I haven't been paying much attention to my hands these days. The other day my four-year old son looked at my hands and said, "Mommy, your hands are all wrinkly like a grandma." I laughingly said, "Oh, I have just been forgetting to put lotion on them lately." A moment later he returned with a little puddle of lotion cradled in his small, perfect palm, and started rubbing it into my hand. This thoughtful response really hit me. Honestly it reminded me of the woman in Luke 9 who rubbed oil all over Jesus' feet when everyone else in the room was concerned with religious precepts and political affiliations. Now, let me be clear, I'm certainly not comparing myself to Jesus. But I am suggesting that when Jesus answered his disciples inquiry about who is greatest in the Kingdom of Heaven with, "Whoever becomes humble like this child is the greatest in the kingdom of heaven." he was talking about moments like these. What Jesus saw in children is something so pure, attentive, and vulnerable that we often overlook it, preoccupied as we are by the business of the day, our own insecurities, and our tendency to put our deep concerns on the back burner. What first sounded like a criticism, "your hands look wrinkly" revealed itself to be deep caring and concern.

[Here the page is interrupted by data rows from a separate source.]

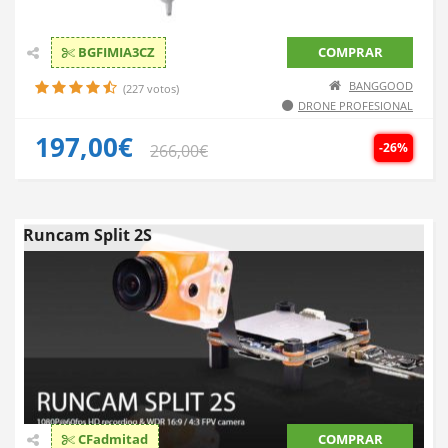
BGFIMIA3CZ
COMPRAR
BANGGOOD
(227 votos)
DRONE PROFESIONAL
197,00€
-26%
266,00€
Runcam Split 2S
CFadmitad
COMPRAR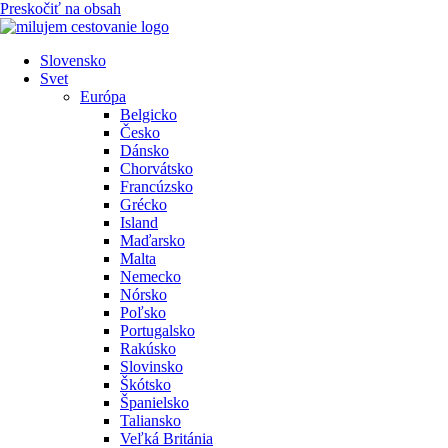
Preskočiť na obsah
Slovensko
Svet
Európa
Belgicko
Česko
Dánsko
Chorvátsko
Francúzsko
Grécko
Island
Maďarsko
Malta
Nemecko
Nórsko
Poľsko
Portugalsko
Rakúsko
Slovinsko
Škótsko
Španielsko
Taliansko
Veľká Británia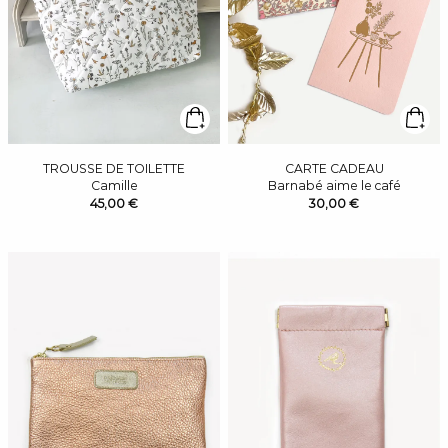
TROUSSE DE TOILETTE
CARTE CADEAU
Camille
Barnabé aime le café
45,00 €
30,00 €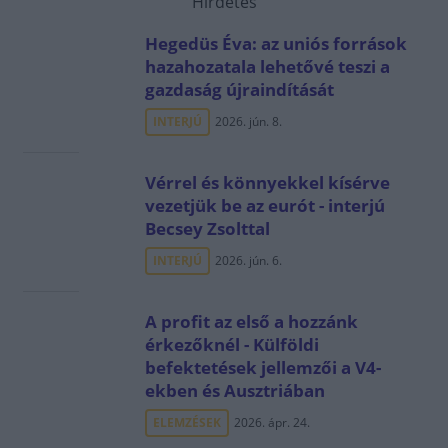
Hirdetés
Hegedüs Éva: az uniós források
hazahozatala lehetővé teszi a
gazdaság újraindítását
INTERJÚ
2026. jún. 8.
Vérrel és könnyekkel kísérve
vezetjük be az eurót - interjú
Becsey Zsolttal
INTERJÚ
2026. jún. 6.
A profit az első a hozzánk
érkezőknél - Külföldi
befektetések jellemzői a V4-
ekben és Ausztriában
ELEMZÉSEK
2026. ápr. 24.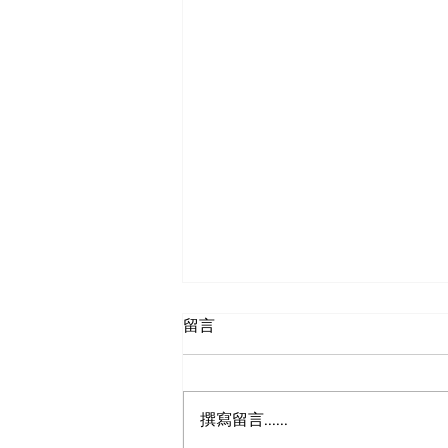
留言
撰寫留言......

I admitted I had been forgetting to care for myself, and my sweet boy went and got lotion and cared for me.
I have always loved hands. I have what I can only hope is a real memory of a photograph I saw somewhere as a child. It was a black and white of an elderly Native American woman with a kind, dark, leathery face mapped with deep lines that seemed to surround her features with a powerful topography. In her arms she cradled a newborn baby softly with her long fingers wrapped most of the way around his tiny head. Where her fingers came across his cheek, the dark, leathery, lined story of her hand met the soft, smooth, creamy newness of his face's yet untold story. I remember thinking, right then and there, how beautiful her hands and face were. On some level I think I felt how powerful it was to behold the face that she had earned. And those hands. Those hands had held so many babies; washed so many clothes so that others had something to wear; ground so many bowls of corn into flour for meals; cleaned so many dishes so that her family may be fed; and shaped so many hard, gritty lumps of clay into beautiful sturdy bowls for the table, and into vases for the windowsills.

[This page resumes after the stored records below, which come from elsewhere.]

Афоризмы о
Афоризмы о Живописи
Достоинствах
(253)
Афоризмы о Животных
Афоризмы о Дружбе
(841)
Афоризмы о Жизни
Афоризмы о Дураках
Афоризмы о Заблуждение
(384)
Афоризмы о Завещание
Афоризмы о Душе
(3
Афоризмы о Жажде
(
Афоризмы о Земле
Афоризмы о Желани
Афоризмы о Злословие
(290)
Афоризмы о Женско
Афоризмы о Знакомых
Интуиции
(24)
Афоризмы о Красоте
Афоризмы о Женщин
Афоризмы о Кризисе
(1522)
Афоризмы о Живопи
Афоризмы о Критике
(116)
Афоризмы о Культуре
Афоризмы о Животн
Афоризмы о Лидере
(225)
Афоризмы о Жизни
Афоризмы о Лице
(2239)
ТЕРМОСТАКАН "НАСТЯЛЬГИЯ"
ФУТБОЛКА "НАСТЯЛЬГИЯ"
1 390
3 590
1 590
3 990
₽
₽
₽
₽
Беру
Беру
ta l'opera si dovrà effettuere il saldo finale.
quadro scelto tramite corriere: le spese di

I have a wood carving that Dave and I bought in Southern Germany. It is a little boy leaning into the curved palm of a big hand. I love this image. It's my image of God. No matter what circumstances are swirling around me, no matter how tired I am, or how overwhelmed by worry I feel, when I imagine myself held like that in what I'm sure is God's very calloused, lined, leathery, strong hand, I know I am loved--just like the vulnerable baby held safely in his elderly grandmother's wonderfully old hands. From those old hands he will learn what love, gentleness, and nurture really look and feel like.
The other day a set of very young, very soft, very little hands reminded me what love, gentleness, and nuture look and feel like. My son's new, unlined, smooth hands began to tell their own story. They told a story about how the sweet boy to whom they belong is learning to think about others; learning to figure out what others need; developing a heart full of compassion that wants to help those in need.

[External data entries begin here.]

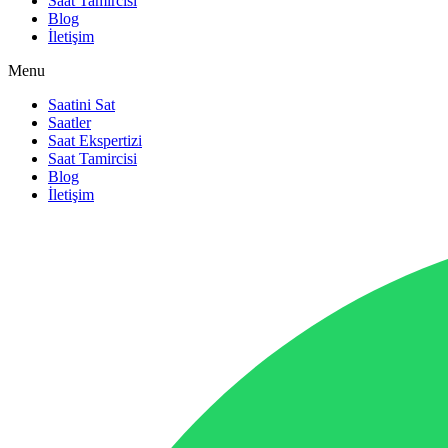
Saat Tamircisi
Blog
İletişim
Menu
Saatini Sat
Saatler
Saat Ekspertizi
Saat Tamircisi
Blog
İletişim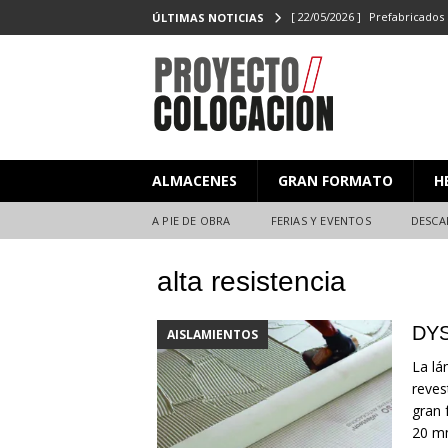
[ 22/05/2026 ]
Prefabricados 
ÚLTIMAS NOTICIAS
el Campeonato de Colocaci
[ 27/02/2026 ]
PROYECTO/CO
[ 23/06/2025 ]
PROYECTO/CO
[ 20/06/2025 ]
Masterclass XX
ALMACENES
GRAN FORMATO
H
Y EVENTOS
[ 08/07/2026 ]
Nuevas citas p
A PIE DE OBRA
FERIAS Y EVENTOS
DESCA
alta resistencia
DYS
AISLAMIENTOS
La lá
reves
gran 
20 mm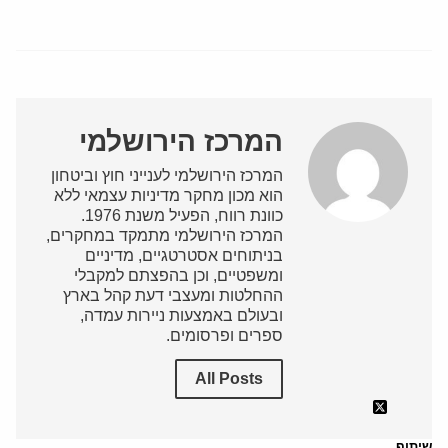
המרכז הירושלמי
המרכז הירושלמי לענייני חוץ וביטחון
הוא מכון מחקר מדיניות עצמאי ללא
כוונת רווח, הפעיל משנת 1976.
המרכז הירושלמי מתמקד במחקרים,
בניתוחים אסטרטגיים, מדיניים
ומשפטיים, וכן בהפצתם למקבלי
ההחלטות ומעצבי דעת קהל בארץ
ובעולם באמצעות ניירות עמדה,
ספרים ופרסומים.
All Posts
שיתוף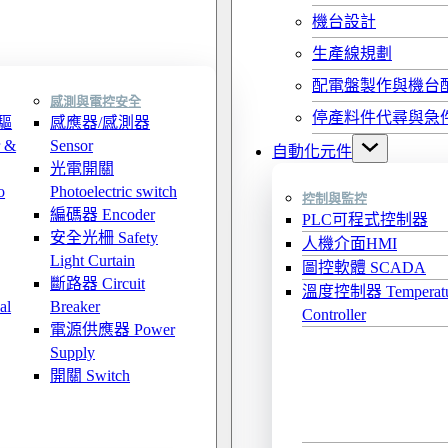
機台設計
生產線規劃
配電盤製作與機台
感測與電控安全
停產料件代尋與急
驅
感應器/感測器
 &
Sensor
自動化元件
光電開關
o
Photoelectric switch
控制與監控
編碼器 Encoder
PLC可程式控制器
安全光柵 Safety
人機介面HMI
Light Curtain
圖控軟體 SCADA
斷路器 Circuit
溫度控制器 Temperatu
al
Breaker
Controller
電源供應器 Power
Supply
開關 Switch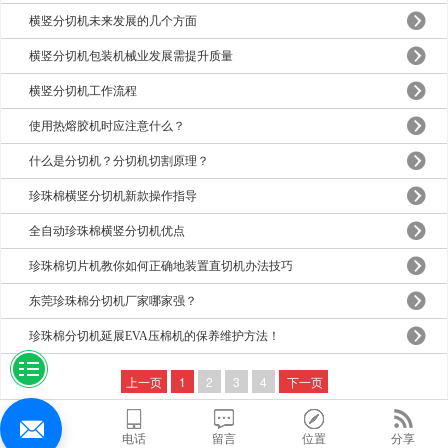
横竖分切机未来发展的几个方面
横竖分切机包装机械业发展需提升质量
横竖分切机工作流程
使用热熔胶机时应注意什么？
什么是分切机？分切机切割原理？
珍珠棉横竖分切机新款操作指导
全自动珍珠棉横竖分切机优点
珍珠棉切片机教你如何正确地装置直切机办法技巧
东莞珍珠棉分切机厂家哪家强？
珍珠棉分切机延展EVA压棉机的保养维护方法！
上一页
1
2
3
4
下一页
首页
电话
留言
位置
分享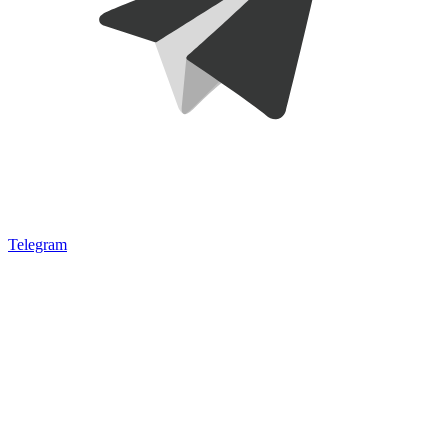
Telegram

I haven't been paying much attention to my hands these days, but my son has. On some level he seems to know that they hold him when he's scared, make the meals that nourish him, wipe his bottom, wash his hair, wash his clothes, and clap for him when he does fabulous things. Yesterday when we were walking into our local book and toy store (yes, we have only one in our little town) he slid his hand out of mine as we approached the door, as he always does to feel independent. This time, though, he looked down at my hand as he let go and said, "Mom, I love your hands." I was so caught off guard by this that I almost teared up. In the moment I just said, "thank you, buddy. I love your hands too." But what I would like to say to him now is more like "Thank you, my sweet little man. Thank you for giving them the stories they tell."